Sanremo 2026, non è solo musica: l’affare da 252 milioni di euro che sta facendo ricca la Liguria

Sanremo 2026 sta riscuotendo un grandissimo successo tra il pubblico, ma c’è un affare che va ben oltre la musica e si tratta di 252 milioni di euro.

Il Festival di Sanremo è una macchina davvero importante per la Rai, basti pensare ai criteri molto selettivi con i quali vengono scelte le canzoni, i personaggi e anche gli ospiti. Il tutto non finisce di certo qui, perché il Festival non si riduce soltanto alla settimana di messa in onda, ma a una lunga serie di lavori che vanno ben oltre il ruolo del direttore artistico e del conduttore.

Dietro tutto ciò che il pubblico vede durante la messa in onda ci sono attività che vengono messe in atto nel corso dell’anno: Sanremo, sostanzialmente, è uno dei prodotti più redditizi del mondo della televisione italiana, una macchina che si attiva già molto prima che vada in onda l’edizione in corso.

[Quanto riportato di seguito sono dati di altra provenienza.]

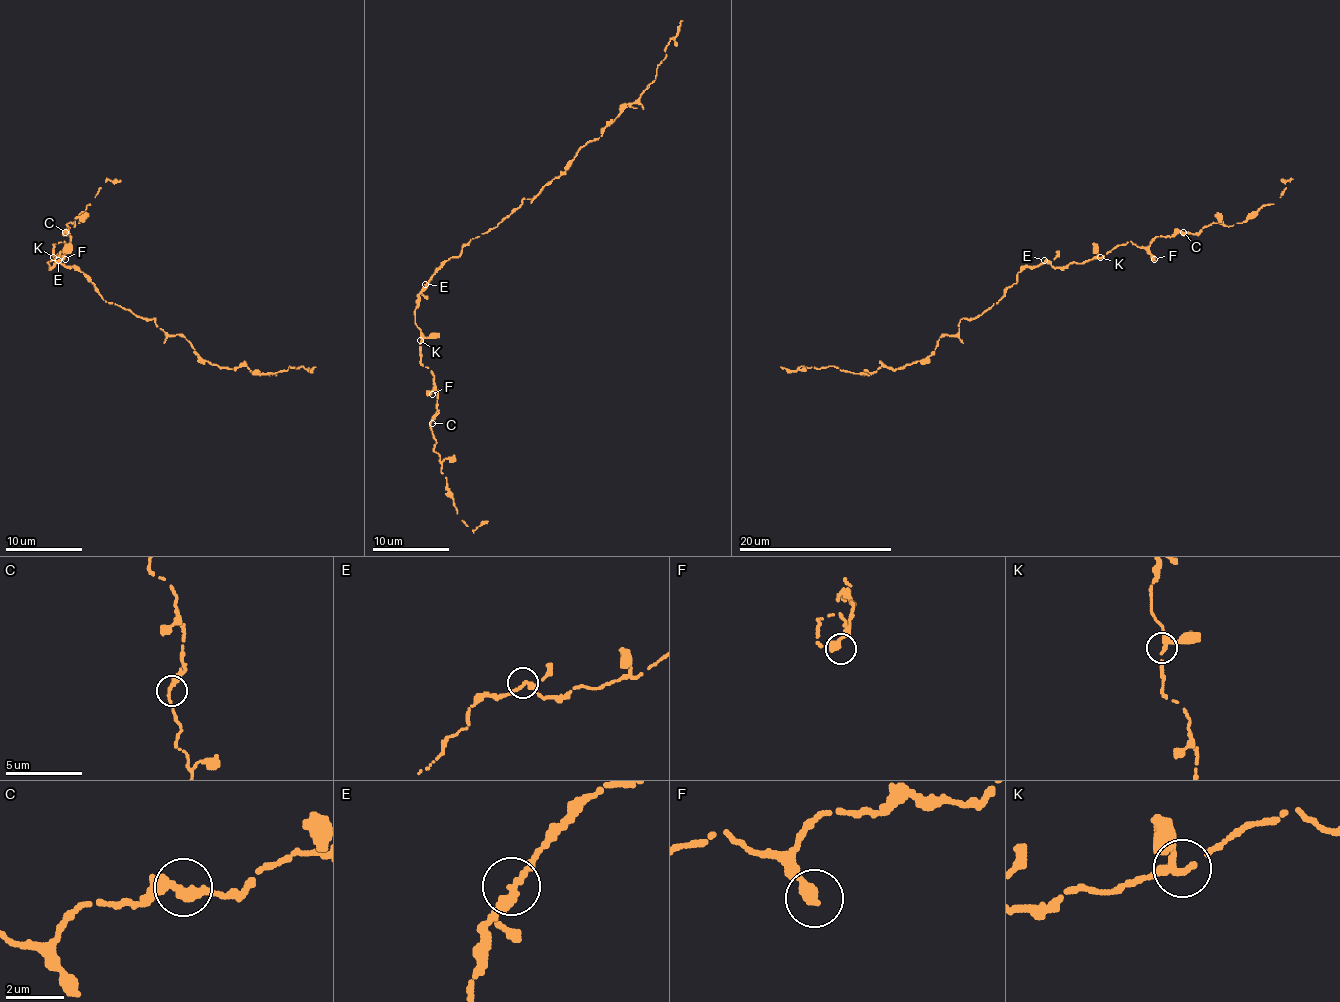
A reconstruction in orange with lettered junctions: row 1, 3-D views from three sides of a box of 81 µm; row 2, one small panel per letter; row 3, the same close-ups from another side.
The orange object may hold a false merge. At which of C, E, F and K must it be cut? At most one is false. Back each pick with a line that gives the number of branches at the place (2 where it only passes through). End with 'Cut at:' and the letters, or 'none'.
Cut at: none

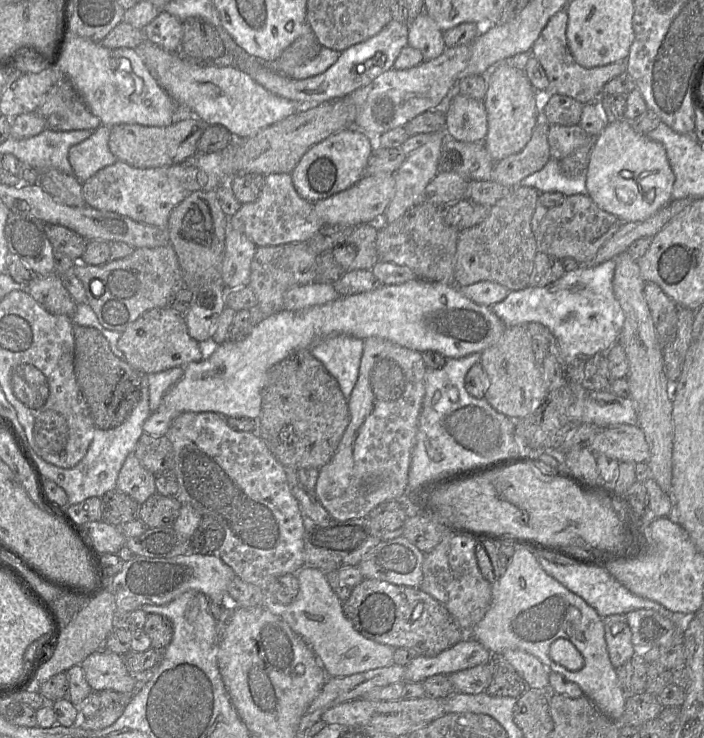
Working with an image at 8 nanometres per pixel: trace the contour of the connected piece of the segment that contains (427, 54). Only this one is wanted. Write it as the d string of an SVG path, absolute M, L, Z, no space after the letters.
M424 11L408 26L407 42L409 46L418 49L422 53L424 60L438 57L446 48L443 32Z

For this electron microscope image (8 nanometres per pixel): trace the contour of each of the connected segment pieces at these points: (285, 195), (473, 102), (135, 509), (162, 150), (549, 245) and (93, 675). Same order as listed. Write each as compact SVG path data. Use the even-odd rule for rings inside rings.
M288 173L269 174L258 198L228 217L229 228L247 236L257 247L278 246L289 243L303 243L312 238L324 225L317 215L314 204L302 198L296 191L292 175Z
M454 91L445 105L447 137L463 142L482 142L487 135L487 114L484 102Z
M116 488L102 497L103 520L113 526L139 519L140 505Z
M195 116L165 127L119 124L111 127L109 149L118 160L136 168L168 168L198 152L198 140L207 126Z
M587 193L566 196L560 205L549 208L543 218L535 234L537 249L559 259L572 257L580 264L588 264L622 224L618 217L600 209Z
M101 649L86 657L80 666L93 691L113 690L122 695L136 693L137 677L128 671L119 654Z

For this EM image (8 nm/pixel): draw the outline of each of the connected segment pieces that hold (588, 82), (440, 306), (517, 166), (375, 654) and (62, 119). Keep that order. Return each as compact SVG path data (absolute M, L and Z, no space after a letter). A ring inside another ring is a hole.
M565 9L552 15L532 45L530 54L540 62L546 73L550 82L550 92L548 93L566 95L582 104L594 102L602 94L602 89L609 80L626 72L625 61L594 68L580 66L571 55L567 45L567 21L568 15Z
M421 279L398 285L380 284L371 291L341 296L332 302L303 310L282 309L262 319L245 339L236 342L225 341L218 345L208 358L187 364L183 377L164 395L158 409L144 422L143 430L154 437L166 435L174 419L184 412L214 412L225 418L258 420L262 408L262 391L269 370L291 353L310 348L316 341L335 334L346 334L363 340L378 337L420 353L439 352L448 359L481 353L500 339L506 327L491 307L473 302L464 296L456 285Z
M537 123L521 151L495 162L491 180L514 188L521 180L542 169L551 159L548 127L548 123Z
M304 566L298 571L299 592L289 605L277 609L277 613L319 656L329 677L346 677L353 674L384 668L394 664L394 649L385 644L367 639L357 632L353 624L345 617L342 602L332 591L326 575L318 568Z
M63 76L50 87L36 111L53 131L95 130L100 119L87 107L71 82Z

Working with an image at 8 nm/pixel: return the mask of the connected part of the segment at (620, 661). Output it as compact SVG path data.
M624 614L604 617L603 624L610 662L614 668L619 668L637 653L631 630Z

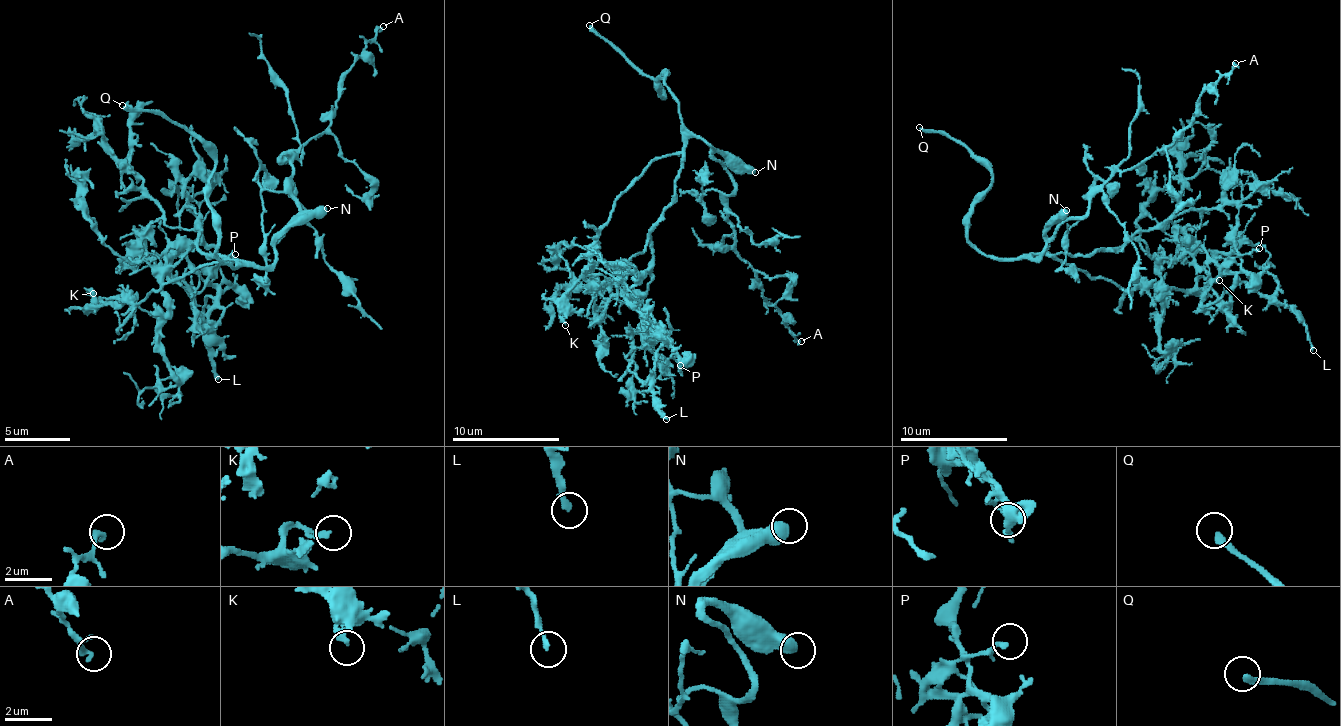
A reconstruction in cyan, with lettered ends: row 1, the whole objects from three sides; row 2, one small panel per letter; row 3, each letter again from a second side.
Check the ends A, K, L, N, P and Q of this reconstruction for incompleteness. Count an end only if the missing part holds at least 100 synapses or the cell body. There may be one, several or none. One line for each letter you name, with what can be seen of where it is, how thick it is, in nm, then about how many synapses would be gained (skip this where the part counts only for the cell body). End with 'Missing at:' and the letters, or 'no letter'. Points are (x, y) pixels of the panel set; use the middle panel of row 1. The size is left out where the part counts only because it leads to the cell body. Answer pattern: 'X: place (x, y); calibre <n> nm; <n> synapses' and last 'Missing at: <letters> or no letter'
Q: place (589, 25); calibre 260 nm
Missing at: Q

Non solo musica, ma l’affare di Sanremo è a quota 252 milioni di euro

Secondo quanto reso noto dal portale 24orenews.it, infatti, l’affare di Sanremo va ben oltre quanto si possa immaginare: oltre il lato artistico e persino quello dedicato alla conduzione, agli spettatori e agli ospiti.

Nel magazine citato precedentemente si fa riferimento a EY, spiegando come l’evento di Sanremo abbia un impatto complessivo di circa 252,1 milioni di euro, superando la registrazione precedente del 2025 che si era fermata a 245 milioni.

Questo permette di concentrarsi anche sul PIL, che si aggira intorno a 96 milioni, e in questo frangente Sanremo avrebbe attivato 1.300 posti di lavoro legati al settore.

Altro che solo musica… Sanremo è molto di più

L’analisi indicata precedentemente, dunque, viene divisa in tre livelli di impatto: come sottolineato dal portale, si ha un impatto diretto che raggiunge circa 110 milioni; a questi si aggiungono 40 milioni di euro di indotto, per un totale complessivo che, nella seconda analisi, tocca appunto i 250 milioni di euro.

Per quanto riguarda invece gli spettatori durante le cinque serate, si registra una copertura del 90% dei posti messi a disposizione, e questo permette di avere un’ulteriore produzione di 28 milioni di euro, alla quale si aggiunge un altro valore stimato di circa 12 milioni, con l’attivazione di 225 occupati.

Conteggi ai quali vanno aggiunti quelli di sponsor e organizzazioni, per un impatto di circa 176 milioni, insieme ad altri 800 posti di lavoro attivati e che, nel 2026, avrebbero comportato spese organizzative per l’edizione di circa 48 milioni di euro. Una raccolta pubblicitaria che avrebbe raggiunto anche i 70 milioni di euro.